The first two weeks of owning the Pole Position II machine was mostly spent playing it 🙂 It’s been a lot of fun and the kids (especially my son) are enjoying it.
As I mentioned in the previous post, there are a lot of little things that need attention on the machine. Nothing critical – the game plays fine – but can be given a huge visual boost with some attention. What I needed to do first was some research on pole position machines and find a starting point.
I spent a few nights hitting Google with a lot of search queries to find out all I could about the machine. The one I have is the Namco version and not as common as the Atari version – making artwork sourcing much more difficult (if not impossible).
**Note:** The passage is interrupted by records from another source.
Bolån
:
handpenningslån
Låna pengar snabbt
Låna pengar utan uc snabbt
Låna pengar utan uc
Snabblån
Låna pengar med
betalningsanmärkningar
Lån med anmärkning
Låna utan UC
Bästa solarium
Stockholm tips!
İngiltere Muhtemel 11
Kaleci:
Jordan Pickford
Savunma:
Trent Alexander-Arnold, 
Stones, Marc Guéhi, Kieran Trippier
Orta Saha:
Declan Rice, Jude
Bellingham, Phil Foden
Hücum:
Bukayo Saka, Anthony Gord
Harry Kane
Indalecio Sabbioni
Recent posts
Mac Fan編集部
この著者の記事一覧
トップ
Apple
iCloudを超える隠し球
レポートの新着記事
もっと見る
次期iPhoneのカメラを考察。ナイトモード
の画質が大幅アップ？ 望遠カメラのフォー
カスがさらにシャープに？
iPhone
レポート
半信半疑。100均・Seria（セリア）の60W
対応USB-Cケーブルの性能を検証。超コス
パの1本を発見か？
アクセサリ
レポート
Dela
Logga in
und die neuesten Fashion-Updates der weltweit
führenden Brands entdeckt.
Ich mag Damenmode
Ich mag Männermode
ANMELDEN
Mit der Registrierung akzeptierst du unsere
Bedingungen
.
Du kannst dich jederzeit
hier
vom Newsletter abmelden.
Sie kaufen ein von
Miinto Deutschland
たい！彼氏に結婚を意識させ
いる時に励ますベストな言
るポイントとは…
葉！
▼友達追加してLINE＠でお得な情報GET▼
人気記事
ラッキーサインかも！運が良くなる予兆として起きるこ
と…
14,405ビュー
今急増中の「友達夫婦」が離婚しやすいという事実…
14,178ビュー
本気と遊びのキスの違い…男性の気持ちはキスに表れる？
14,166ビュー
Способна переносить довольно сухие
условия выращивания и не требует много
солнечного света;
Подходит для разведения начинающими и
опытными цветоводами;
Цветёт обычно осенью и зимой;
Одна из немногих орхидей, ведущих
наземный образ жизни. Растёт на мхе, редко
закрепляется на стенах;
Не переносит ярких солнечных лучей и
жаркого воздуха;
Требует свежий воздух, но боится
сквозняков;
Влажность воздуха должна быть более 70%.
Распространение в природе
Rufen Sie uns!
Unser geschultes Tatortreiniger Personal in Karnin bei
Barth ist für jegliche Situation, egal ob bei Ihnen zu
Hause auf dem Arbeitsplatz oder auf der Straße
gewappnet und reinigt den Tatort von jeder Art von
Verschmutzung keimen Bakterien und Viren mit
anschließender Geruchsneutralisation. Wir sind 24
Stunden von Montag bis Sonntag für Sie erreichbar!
I was able to track down photos taken of similar machines at Aussie Arcade (where I hang out a lot) and a second link with some excellent photos taken from several angles (here).
With the images downloaded, I had them printed out and put them into my research notebook. On my previous projects I’ve made a point of keeping notes and research together in a printed format that I can access while in the garage working. It’s handy to have the information within arms reach, and also reference to spot smaller details that don’t always jump out the first time you see the photos.
After some research, I decided on three things I give some initial attention to. These are:
1) Restore black metal brackets (3 of them)
2) Replace black screen bezel & adjust screen settings
3) Replace screen acrylic and have artwork printed for it
All of these can be done in parallel and still leave the machine operation for continued play during the week 🙂 I’m going to focus on point #2 in this post. I will go into more detail about the other two over the coming weeks.
The black screen bezel is in a bit of a sorry state. A large rip in the left side was not good, and the other sides looked like they had seen better days. It appeared a little uneven also as I could see the very edges on one side of the monitor (where the bezel should have been covering).
I had already removed the acrylic to start working towards replacing it, so proceeded to remove the existing bezel. I did it as carefully as possible to retain it and use as a template for constructing a new one. The existing bezel is made out of some thick cardboard. Here it is removed – and it’s certainly seen better days. The “wavey” sides explain the uneven sit when it was attached.
I went and purchased some thick cardboard from an art store to use as a replacement. I also purchased some thinner (cheaper) white cardboard to use as a template (aka practice run). When happy with the template, I could then transfer that to the more expensive black cardboard and know it’s going to fit right.
The template took about an hour to put together. I used the same construction method as the existing bezel, keeping the measurements the same.
Using sticky tape, I put the template together and adjusted until it sat correctly. Here is the template side by side with the original.
Happy the template was going to work, I transferred it to the better quality card and assembled.
While I was looking at the bezel, I figured I would also deal with a few issues around the monitor. I found that when fitting the new bezel it just wouldn’t sit right. After adjusting it a few times it dawned on my that maybe the monitor was actually not sitting correctly. I placed the original bezel back on and sure enough, it only sat in place because it had a tear on the left side and the other edges being worn. The monitor was about 10mm too far forward and also 15mm too far to the left. It also needed to sit about 5mm higher. Very minor adjustments, but enough to make a differences. This explained why my new bezel wouldn’t fit and cover the correct areas.
I love the flip top design on the cockpit – makes easy access to the monitor:
I removed 3 screws holding the monitor panel in place and then adjusted until it was in the correct position and the bezel sat nicely.
One final thing to sort out with the display – the horizontal and vertical position. The current image was slightly too high and to the left. Since the back of the cockpit was already opened to move the monitor, I took the opportunity to adjust the dials and fix the video position. I started by marking the current position of the two dials with a sharpie so I could always undo any changes. After a few adjustments and checking the new position, I was happy with the video position. I also removed additional screws and bits of unused wire that had been left over from previous work.
With the monitor position fixed and secured – it was time to complete the bezel and get it into the machine.
Here is the old and new side by side:
And the new one installed:
To round this update off – while digging around in the back of the machine, something caught my eye. Tucked away in the corner, an old $1 coin that was covered under a mountain of dust. It would be nice to discover a few more of these hiding inside as I restore the machine 🙂
Fantastic Job — do you have the templates in digital format? I’m having to create one for my Tempest, but I don’t have the orginal to work from.
No sorry – the bezel was created by hand off the original and I never went to the trouble of converting it into a reusable digital format.